Maya menggenggam tangan Arman dengan penuh harap, mencoba meyakinkannya. "Aku tahu ini sangat berat, Arman. Tetapi ini bukan hanya tentang kita. Ini tentang masa depan anak ini, yang tidak bersalah atas segala yang telah terjadi. Aku ingin anak ini tumbuh dengan cinta dan rasa tanggung jawab dari kedua orangtuanya, meskipun semuanya tidak sempurna."
Arman menundukkan kepala, merasakan perasaan yang membingungkan. Di satu sisi, ia tahu bahwa ia harus bertanggung jawab, tetapi di sisi lain, ia merasa hatinya masih tertambat pada Nisa. Ia tidak bisa melupakan cintanya pada Nisa begitu saja, meskipun pengkhianatan dan rasa sakit yang ditimbulkan begitu mendalam.
"Aku tidak tahu apakah aku bisa, Mama," kata Arman dengan suara penuh kebingungan. "Aku masih mencintai Nisa. Aku tidak bisa meninggalkannya begitu saja. Tetapi aku juga tidak bisa mengabaikan anak ini. Aku tidak tahu apakah menikah denganmu adalah solusi yang tepat."

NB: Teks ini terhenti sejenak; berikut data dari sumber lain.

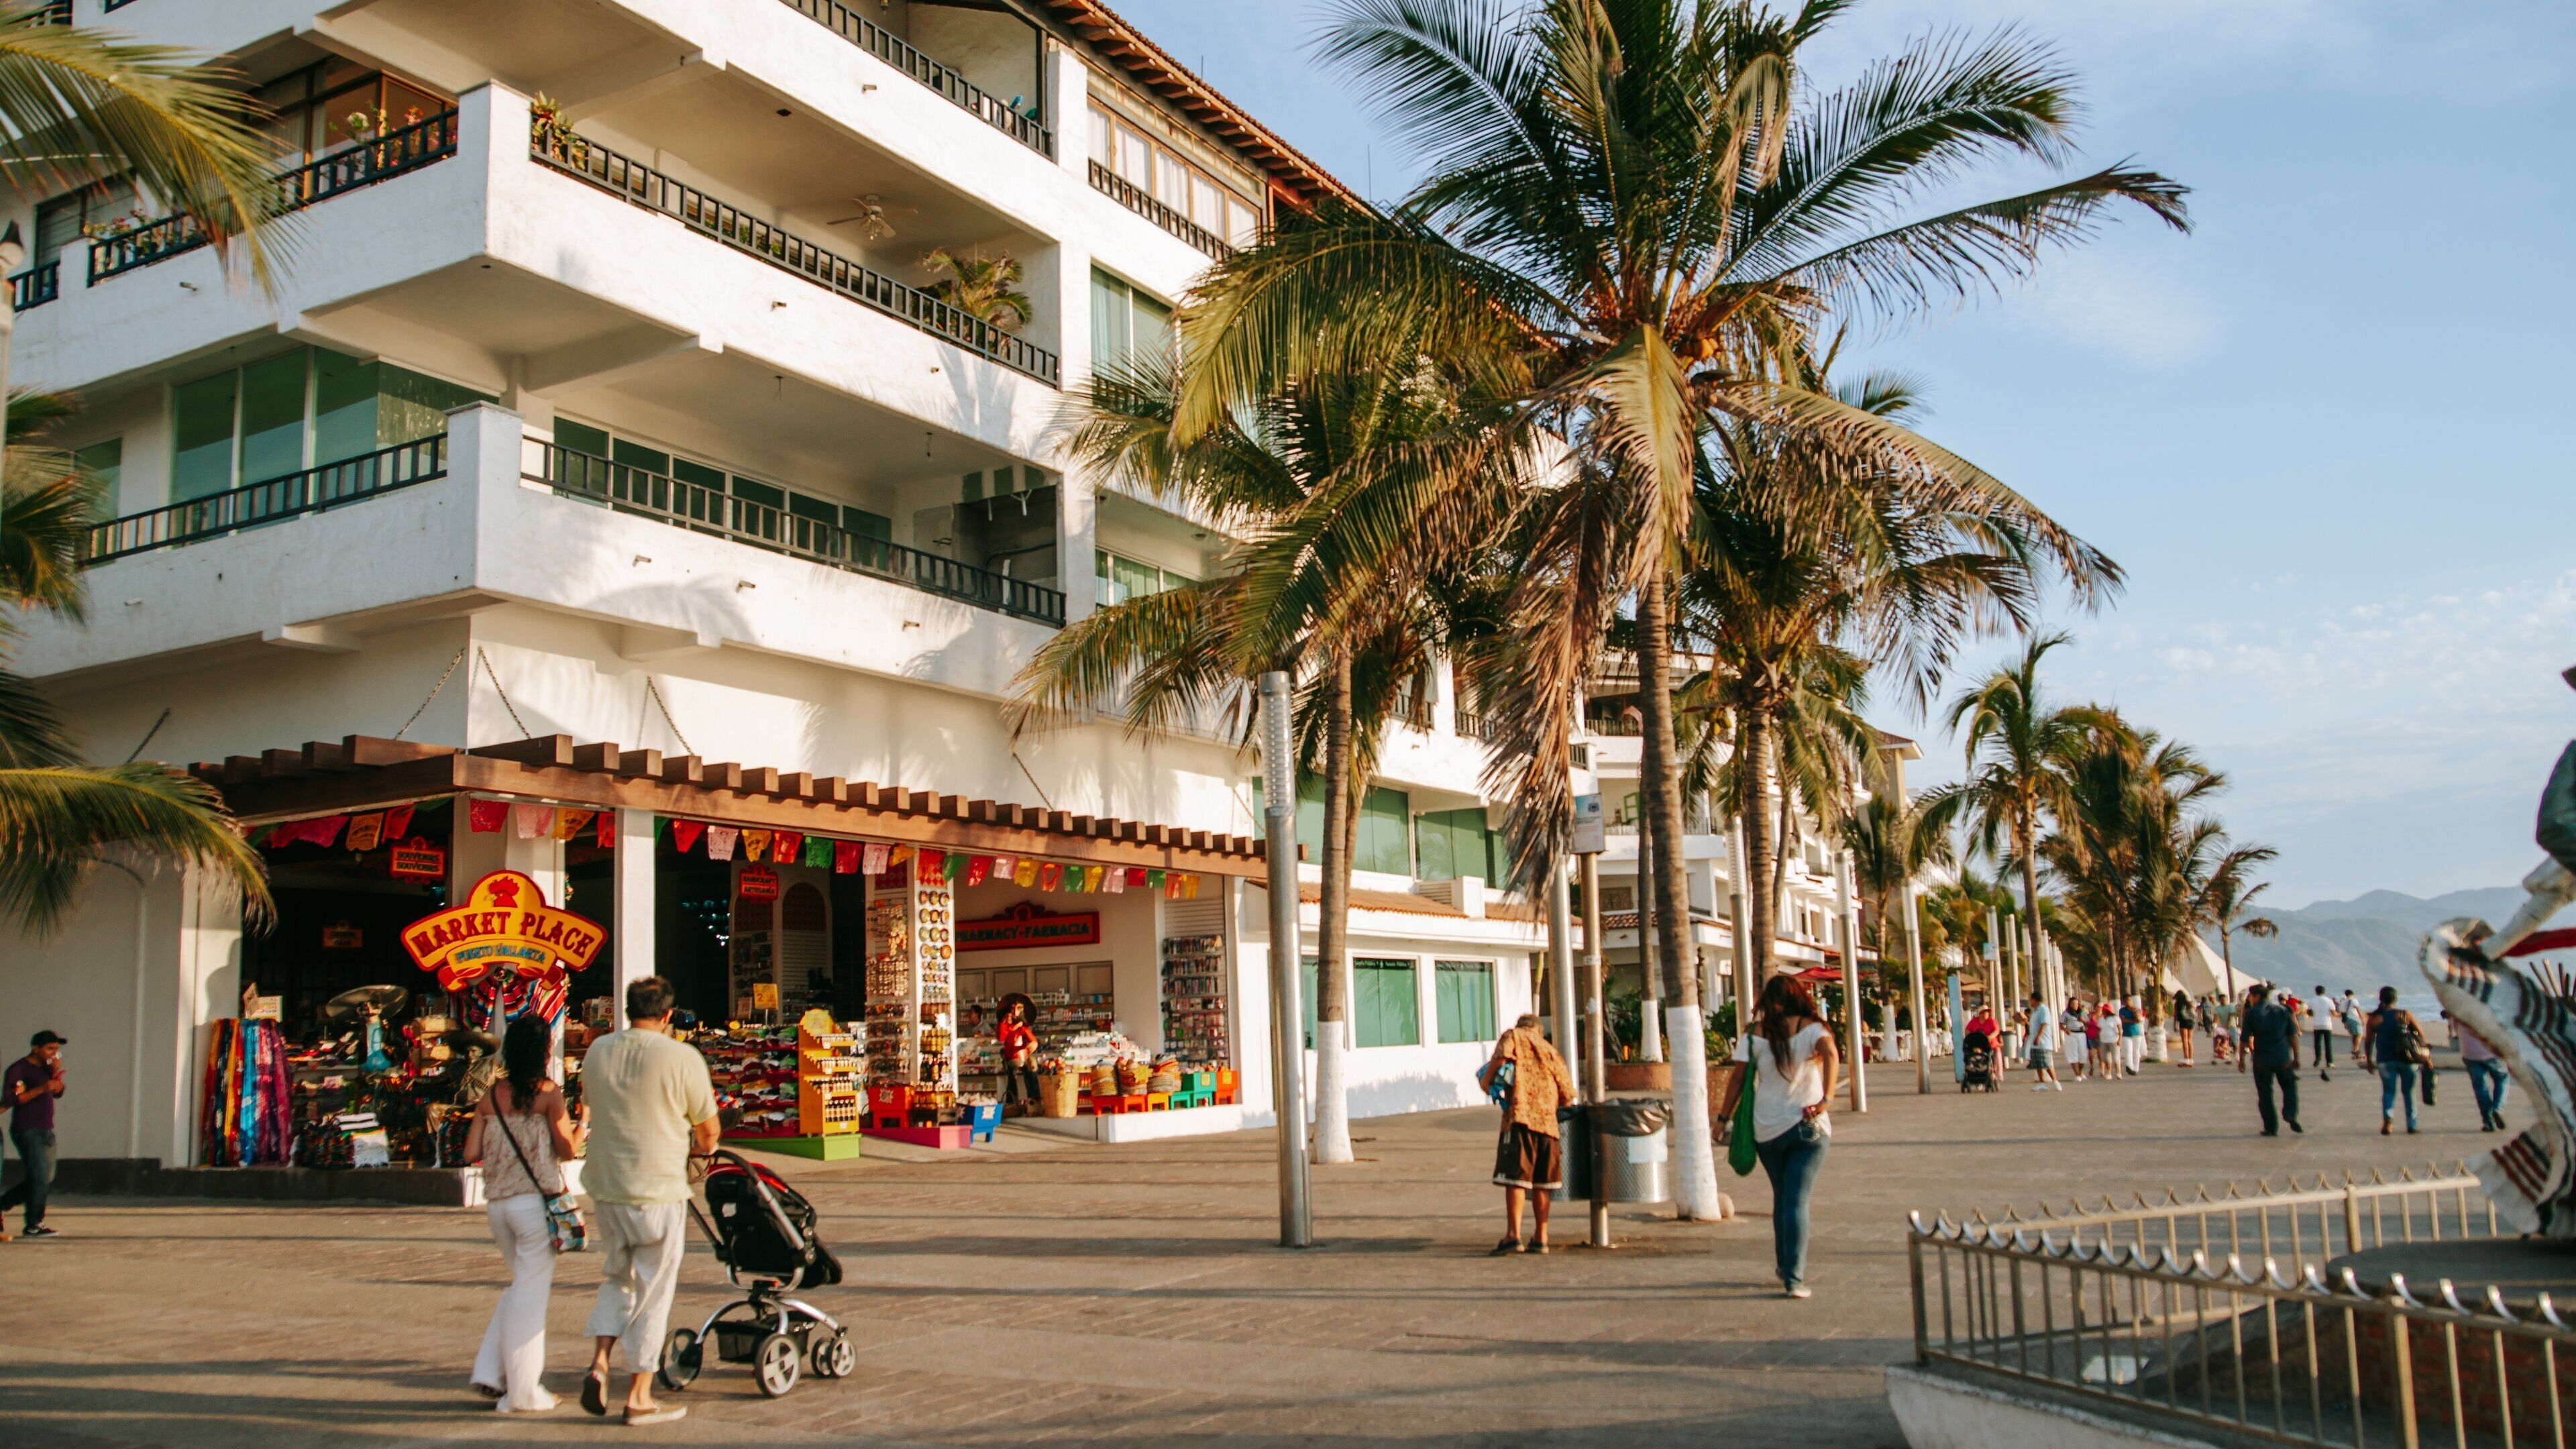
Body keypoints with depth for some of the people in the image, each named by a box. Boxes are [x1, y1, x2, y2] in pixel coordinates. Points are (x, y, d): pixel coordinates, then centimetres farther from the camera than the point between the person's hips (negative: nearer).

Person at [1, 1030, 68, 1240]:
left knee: (46, 1179, 12)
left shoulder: (46, 1068, 15)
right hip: (27, 1131, -8)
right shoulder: (18, 1069, -9)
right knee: (39, 1177, -9)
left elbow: (58, 1094, 9)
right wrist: (41, 1089, -24)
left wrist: (56, 1074, -7)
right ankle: (33, 1225, -2)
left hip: (46, 1131, 8)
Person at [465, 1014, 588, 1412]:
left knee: (521, 1286, 22)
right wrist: (584, 1121, 11)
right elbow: (568, 1150, -7)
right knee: (531, 1293, 2)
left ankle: (491, 1372, 16)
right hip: (535, 1201, -5)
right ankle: (522, 1391, 7)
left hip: (497, 1204, 6)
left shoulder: (491, 1096, 5)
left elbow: (472, 1153, 5)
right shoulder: (548, 1093, -9)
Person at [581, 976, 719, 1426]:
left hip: (605, 1188, 4)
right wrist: (701, 1150, 21)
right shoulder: (681, 1057, -11)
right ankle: (639, 1397, 11)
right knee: (653, 1293, 6)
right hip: (660, 1192, -4)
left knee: (615, 1278, 23)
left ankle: (599, 1362, 5)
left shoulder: (597, 1052, 2)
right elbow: (708, 1129, -2)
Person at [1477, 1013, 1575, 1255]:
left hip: (1520, 1116, -5)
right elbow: (1567, 1094, 16)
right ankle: (1540, 1238, 14)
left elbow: (1502, 1055, -12)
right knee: (1541, 1182, 12)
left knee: (1515, 1177, -10)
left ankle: (1513, 1236, -18)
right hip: (1547, 1120, 5)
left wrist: (1486, 1078, 1)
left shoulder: (1513, 1035, 12)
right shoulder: (1551, 1051, 24)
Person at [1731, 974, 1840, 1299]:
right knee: (1797, 1201, -3)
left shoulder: (1754, 1034, 1)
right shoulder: (1811, 1028, -3)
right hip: (1809, 1126, -2)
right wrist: (1827, 1098, -26)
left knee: (1781, 1198, 20)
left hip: (1767, 1129, 2)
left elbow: (1740, 1079, -3)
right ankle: (1794, 1278, -12)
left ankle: (1784, 1265, 29)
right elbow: (1831, 1053, -23)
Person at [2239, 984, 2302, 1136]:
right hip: (2283, 1058, 2)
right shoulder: (2282, 1010, 6)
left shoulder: (2251, 1013, -3)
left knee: (2265, 1093, 7)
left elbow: (2244, 1040, -4)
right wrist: (2296, 1057, 11)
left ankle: (2271, 1127, 8)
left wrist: (2241, 1060, 5)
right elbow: (2293, 1036, 6)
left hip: (2262, 1060, -2)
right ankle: (2290, 1113, -5)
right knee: (2290, 1086, 18)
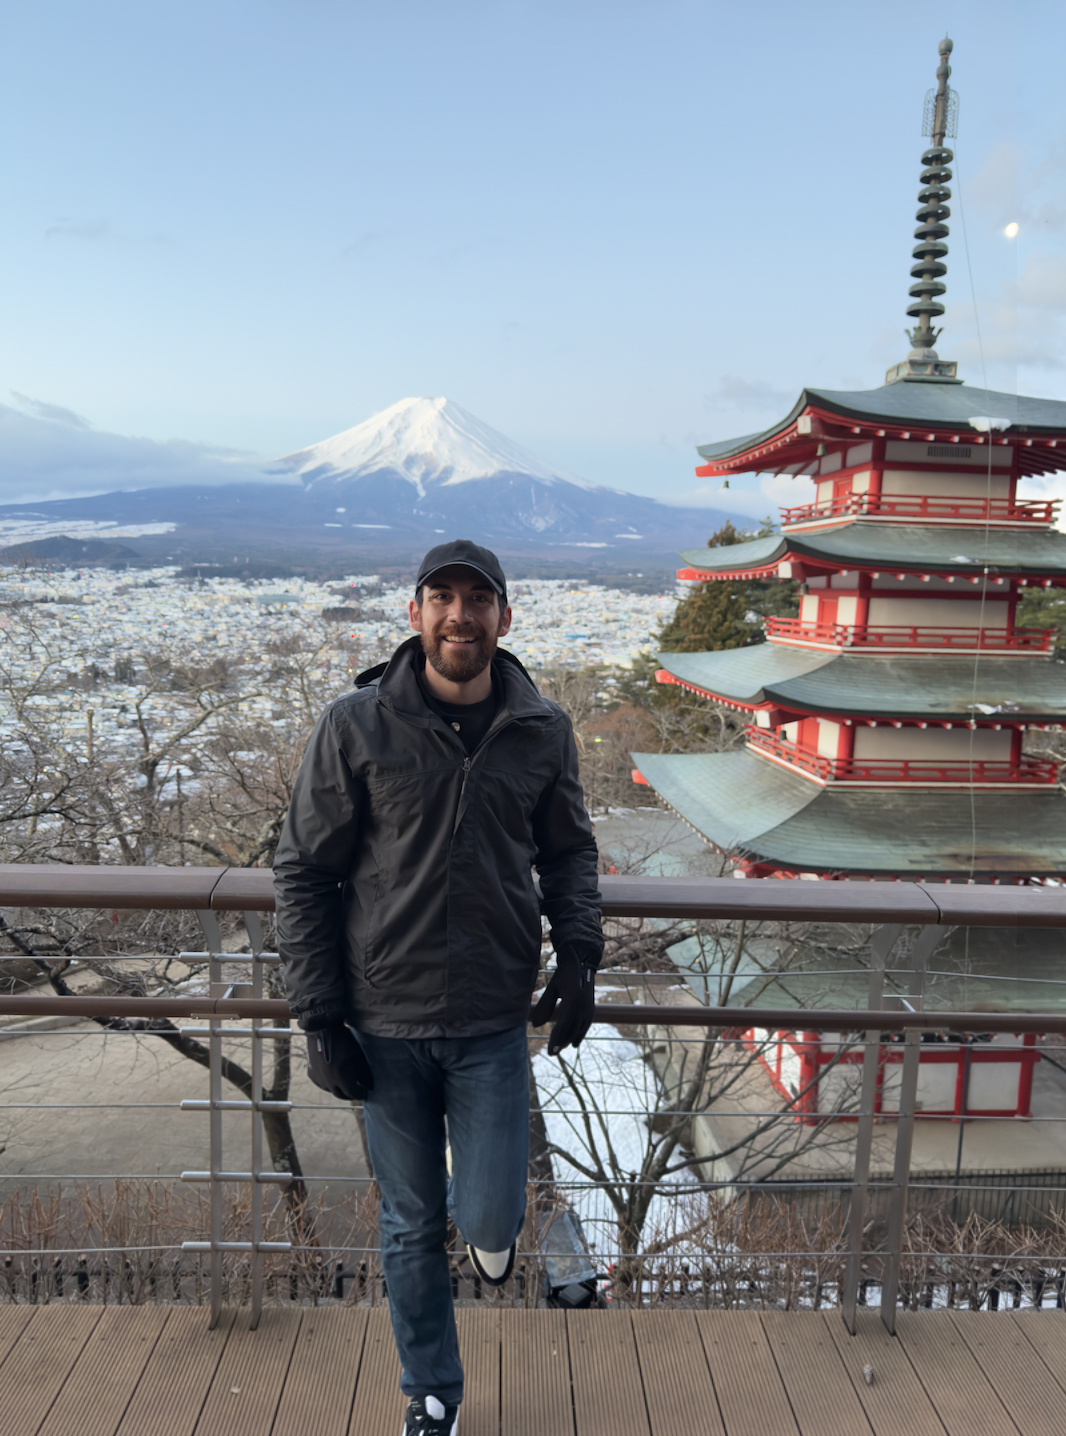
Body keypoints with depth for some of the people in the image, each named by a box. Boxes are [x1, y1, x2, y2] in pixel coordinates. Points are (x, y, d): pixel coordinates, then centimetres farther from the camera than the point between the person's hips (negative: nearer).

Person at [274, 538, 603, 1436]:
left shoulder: (543, 731, -3)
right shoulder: (357, 727, -9)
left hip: (494, 1024, 1)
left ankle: (490, 1218, 40)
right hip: (384, 1024, 0)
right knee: (412, 1226, 14)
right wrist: (318, 1016, -6)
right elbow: (305, 874, -4)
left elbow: (568, 854, 10)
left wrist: (579, 955, -4)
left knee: (489, 1219, 1)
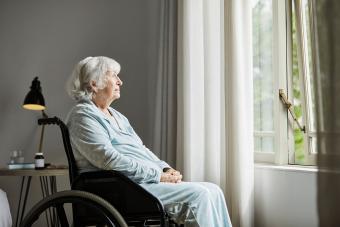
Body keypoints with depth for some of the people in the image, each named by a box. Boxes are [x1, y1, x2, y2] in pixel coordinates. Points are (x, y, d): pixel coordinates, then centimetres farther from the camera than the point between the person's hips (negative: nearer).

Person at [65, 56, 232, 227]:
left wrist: (166, 169, 2)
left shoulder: (116, 115, 23)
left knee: (213, 191, -6)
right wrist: (159, 175, -16)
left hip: (149, 180, 9)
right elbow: (110, 160, -18)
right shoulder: (82, 116, -6)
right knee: (198, 195, -21)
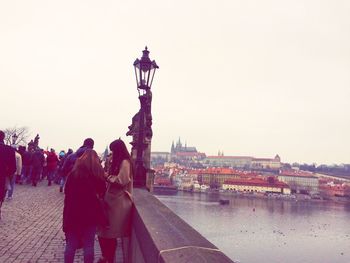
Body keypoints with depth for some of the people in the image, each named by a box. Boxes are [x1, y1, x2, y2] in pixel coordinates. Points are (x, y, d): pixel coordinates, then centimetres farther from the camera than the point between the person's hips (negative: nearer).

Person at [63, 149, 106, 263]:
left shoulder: (74, 172, -1)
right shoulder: (97, 173, -4)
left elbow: (67, 192, 1)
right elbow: (102, 193, 3)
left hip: (73, 213, 1)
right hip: (90, 214, -1)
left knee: (71, 245, 11)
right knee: (88, 245, 8)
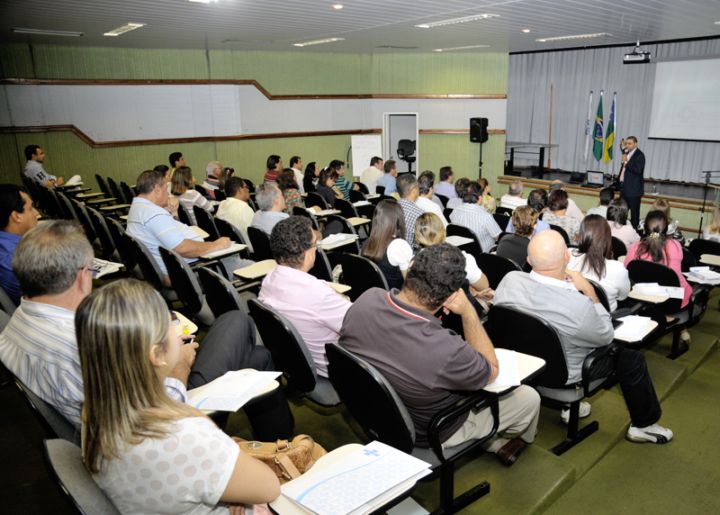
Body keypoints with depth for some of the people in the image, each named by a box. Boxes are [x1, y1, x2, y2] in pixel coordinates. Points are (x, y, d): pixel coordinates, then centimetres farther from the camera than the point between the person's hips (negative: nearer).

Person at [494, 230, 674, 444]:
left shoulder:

Maya menghela napas panjang, air mata mulai mengalir di pipinya. "Aku tidak tahu lagi apa yang harus kita lakukan, Arman. Aku hanya tahu bahwa kita harus bertanggung jawab. Jika kita tidak bisa bersama sebagai suami dan istri, setidaknya kita bisa bersama demi anak ini."
Arman merasa hatinya semakin berat. Ia merasa terhimpit oleh kewajiban dan rasa tanggung jawab, tetapi di sisi lain, ia tahu bahwa ia harus menghadapi kenyataan pahit yang telah terjadi. "Aku akan memikirkannya, Mama. Tapi aku tidak bisa berjanji apa-apa."
Maya mengangguk pelan, meskipun hatinya merasa sakit. Ia tahu bahwa apa yang diminta darinya adalah langkah besar yang penuh dengan tantangan. Namun, ia juga tahu bahwa tidak ada pilihan lain selain berjuang demi masa depan anak yang ada di kandungannya.
Sementara itu, di luar sana, Nisa masih berjuang dengan hatinya yang terluka. Ia merasa hancur, tetapi ia tahu bahwa keputusan yang ia buat untuk berpisah dari Arman adalah keputusan yang paling tepat untuk dirinya. Tetapi, semakin ia berusaha untuk melupakan semuanya, semakin keras kenyataan menghampirinya, dan ia tahu bahwa perjalanan ini belum selesai.
Arman dan Maya, masing-masing terjebak dalam pilihan sulit yang harus dihadapi, tahu bahwa jalan di depan penuh dengan ketidakpastian. Tetapi satu hal yang jelas, hidup mereka tak akan pernah sama lagi.